§ Your task
Wherever "ankle" appears in the records below, copy the line that holds it.
Data provided Block Start
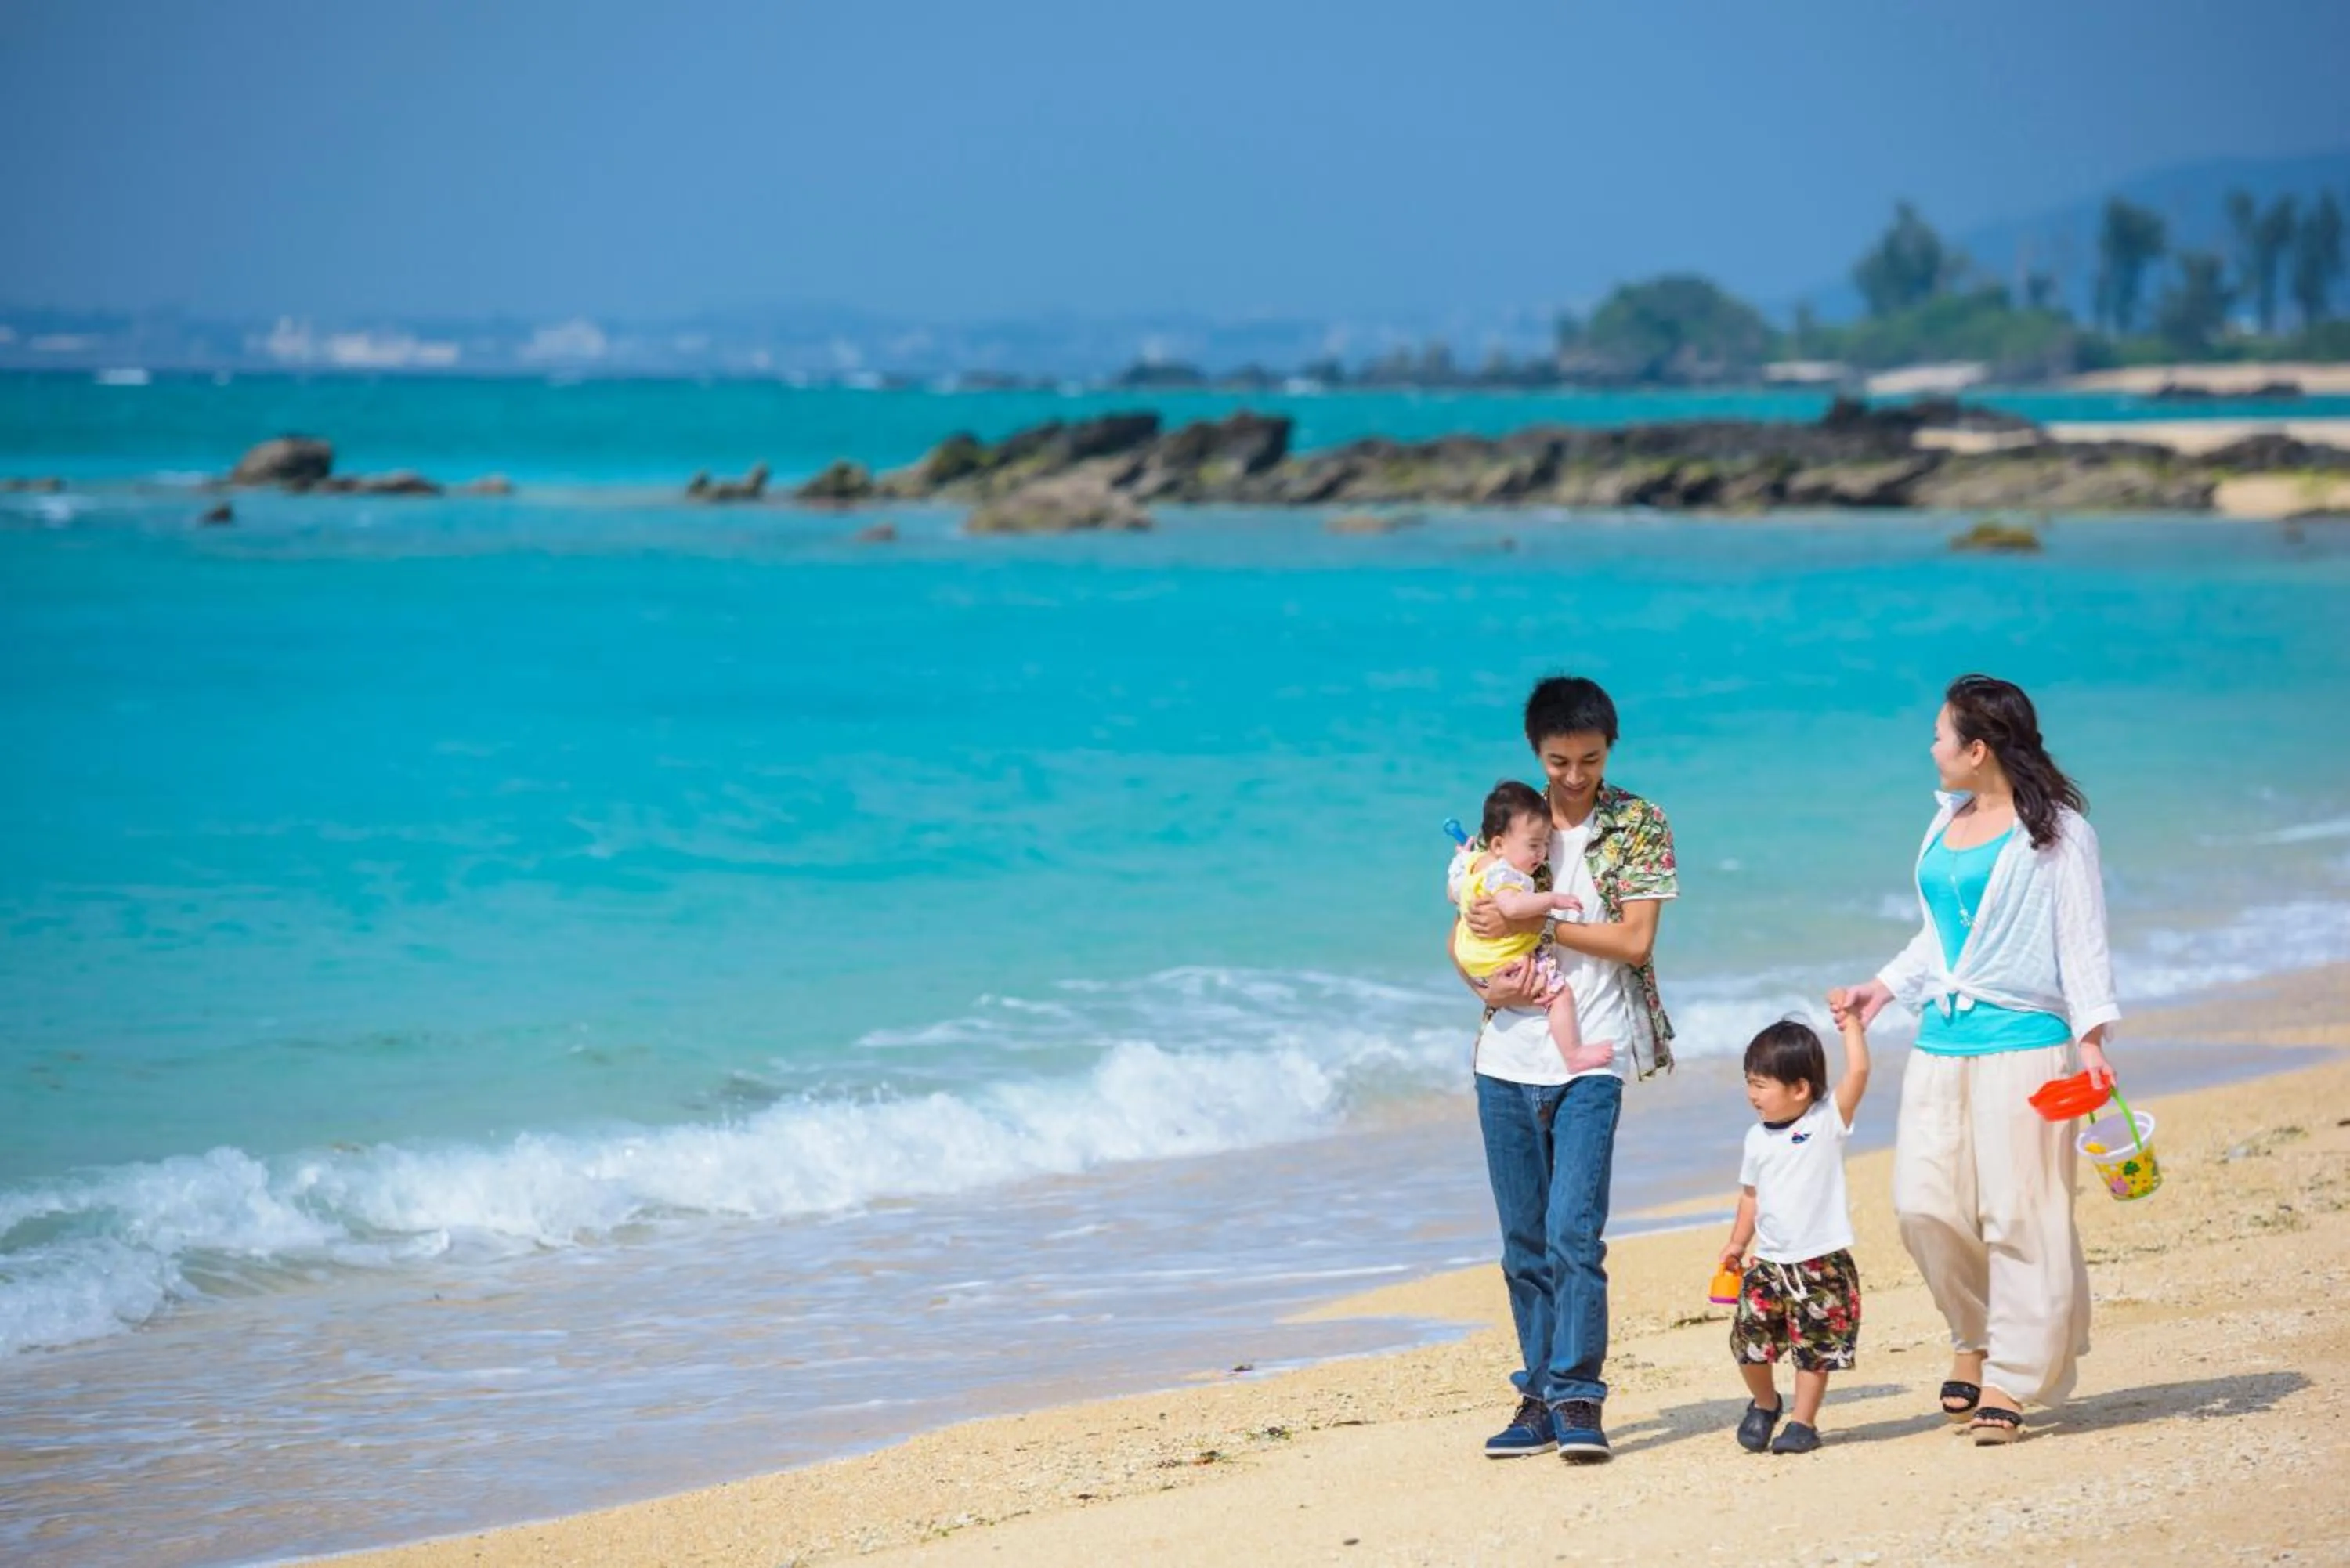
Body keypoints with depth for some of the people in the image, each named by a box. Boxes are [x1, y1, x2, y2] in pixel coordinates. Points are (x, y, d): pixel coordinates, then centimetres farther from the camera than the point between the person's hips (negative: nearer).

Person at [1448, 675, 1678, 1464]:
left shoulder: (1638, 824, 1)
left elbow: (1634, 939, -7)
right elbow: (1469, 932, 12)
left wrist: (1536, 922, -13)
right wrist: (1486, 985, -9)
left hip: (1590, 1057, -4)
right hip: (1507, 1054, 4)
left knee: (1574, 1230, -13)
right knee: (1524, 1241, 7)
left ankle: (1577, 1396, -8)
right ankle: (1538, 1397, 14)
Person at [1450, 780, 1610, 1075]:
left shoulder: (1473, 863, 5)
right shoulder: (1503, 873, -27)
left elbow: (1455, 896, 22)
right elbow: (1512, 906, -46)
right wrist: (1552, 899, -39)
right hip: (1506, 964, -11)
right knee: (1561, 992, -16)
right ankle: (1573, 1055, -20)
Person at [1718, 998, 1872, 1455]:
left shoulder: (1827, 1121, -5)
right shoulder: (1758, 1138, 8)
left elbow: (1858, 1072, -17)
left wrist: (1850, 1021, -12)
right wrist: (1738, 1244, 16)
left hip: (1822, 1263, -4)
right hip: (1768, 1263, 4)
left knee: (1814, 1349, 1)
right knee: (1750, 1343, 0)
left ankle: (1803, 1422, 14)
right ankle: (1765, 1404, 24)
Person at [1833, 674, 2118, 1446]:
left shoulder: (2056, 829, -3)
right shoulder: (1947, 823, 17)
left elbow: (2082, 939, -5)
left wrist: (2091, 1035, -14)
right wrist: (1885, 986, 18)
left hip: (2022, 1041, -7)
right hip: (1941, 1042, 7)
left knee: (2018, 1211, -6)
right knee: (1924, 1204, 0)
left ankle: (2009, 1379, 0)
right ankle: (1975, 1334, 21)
Data provided Block End
Data provided Block Start
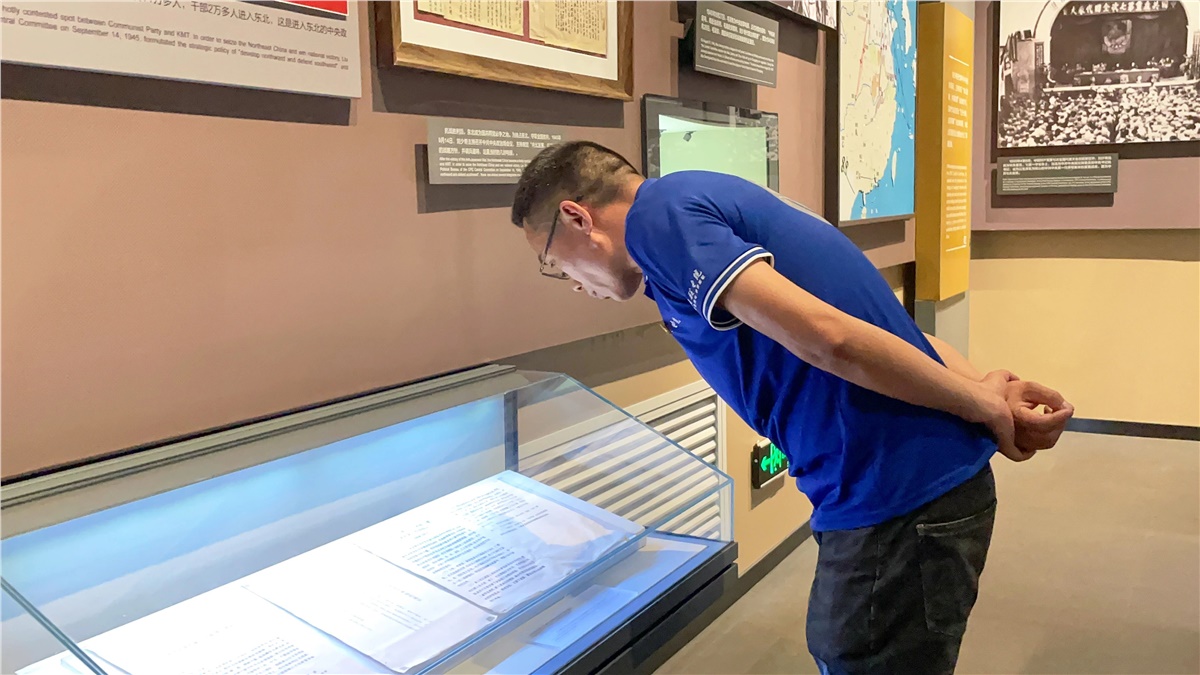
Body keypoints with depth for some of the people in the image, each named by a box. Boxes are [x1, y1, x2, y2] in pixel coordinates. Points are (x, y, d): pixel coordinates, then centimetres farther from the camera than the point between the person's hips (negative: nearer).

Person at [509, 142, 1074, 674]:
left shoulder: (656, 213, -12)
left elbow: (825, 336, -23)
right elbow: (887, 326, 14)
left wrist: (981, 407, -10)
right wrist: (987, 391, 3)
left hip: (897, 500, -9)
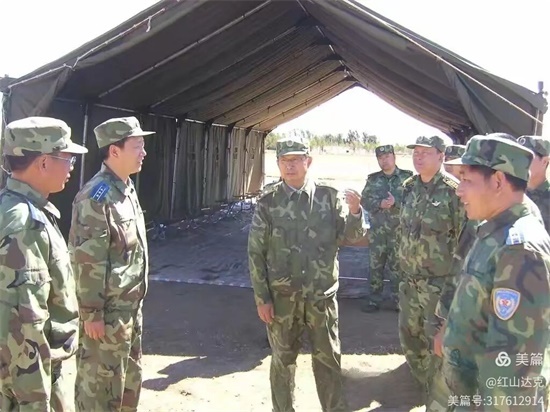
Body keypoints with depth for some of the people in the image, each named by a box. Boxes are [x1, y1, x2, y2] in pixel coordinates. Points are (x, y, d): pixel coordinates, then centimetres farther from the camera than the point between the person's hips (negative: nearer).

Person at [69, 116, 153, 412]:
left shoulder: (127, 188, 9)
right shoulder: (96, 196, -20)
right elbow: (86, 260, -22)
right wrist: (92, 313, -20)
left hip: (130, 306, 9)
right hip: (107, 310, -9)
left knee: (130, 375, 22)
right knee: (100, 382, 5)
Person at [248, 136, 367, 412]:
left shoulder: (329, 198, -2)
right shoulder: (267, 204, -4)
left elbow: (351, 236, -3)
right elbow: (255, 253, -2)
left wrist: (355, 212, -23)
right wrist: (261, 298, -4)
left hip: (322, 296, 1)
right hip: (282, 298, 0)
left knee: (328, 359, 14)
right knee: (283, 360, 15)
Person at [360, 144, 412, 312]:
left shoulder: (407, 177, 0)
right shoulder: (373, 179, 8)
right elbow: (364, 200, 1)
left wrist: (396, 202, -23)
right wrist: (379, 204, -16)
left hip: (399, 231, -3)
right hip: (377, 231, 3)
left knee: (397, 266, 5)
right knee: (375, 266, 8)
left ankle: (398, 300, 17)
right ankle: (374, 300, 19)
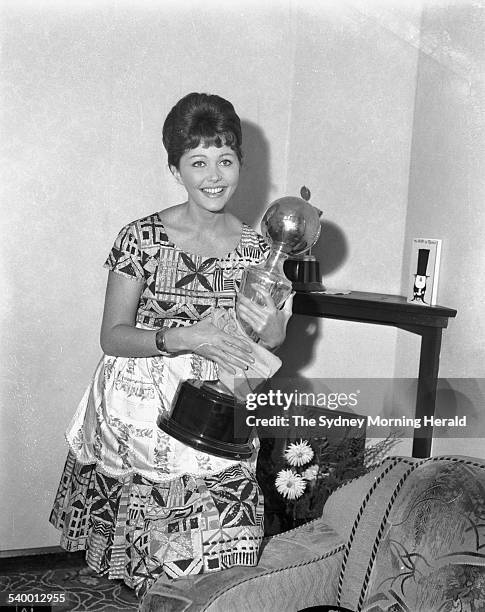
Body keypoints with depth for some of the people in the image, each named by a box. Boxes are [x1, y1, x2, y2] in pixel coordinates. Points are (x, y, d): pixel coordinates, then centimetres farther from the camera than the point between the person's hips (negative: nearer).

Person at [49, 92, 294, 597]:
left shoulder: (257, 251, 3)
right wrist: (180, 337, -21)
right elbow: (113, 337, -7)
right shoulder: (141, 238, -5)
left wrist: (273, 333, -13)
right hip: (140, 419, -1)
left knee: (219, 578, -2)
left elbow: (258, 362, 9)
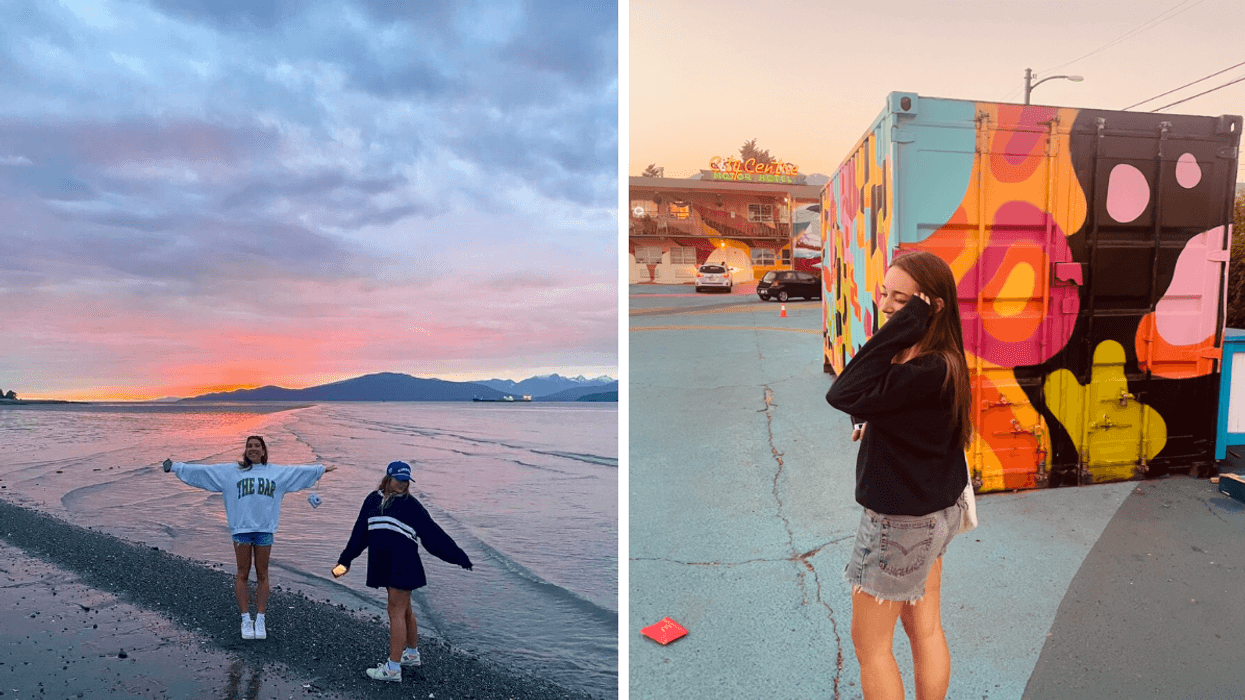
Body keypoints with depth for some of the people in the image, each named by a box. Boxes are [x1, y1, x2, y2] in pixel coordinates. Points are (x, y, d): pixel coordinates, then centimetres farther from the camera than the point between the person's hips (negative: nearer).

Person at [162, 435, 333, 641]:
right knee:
Data provided Block End
§ Exercise answer
left ankle: (1577, 1396, -8)
right ankle: (1538, 1397, 14)
right ankle: (1573, 1055, -20)
left ankle: (1803, 1422, 14)
right ankle: (1765, 1404, 24)
left ankle: (2009, 1379, 0)
right ankle: (1975, 1334, 21)
left ankle: (398, 300, 17)
right ankle: (374, 300, 19)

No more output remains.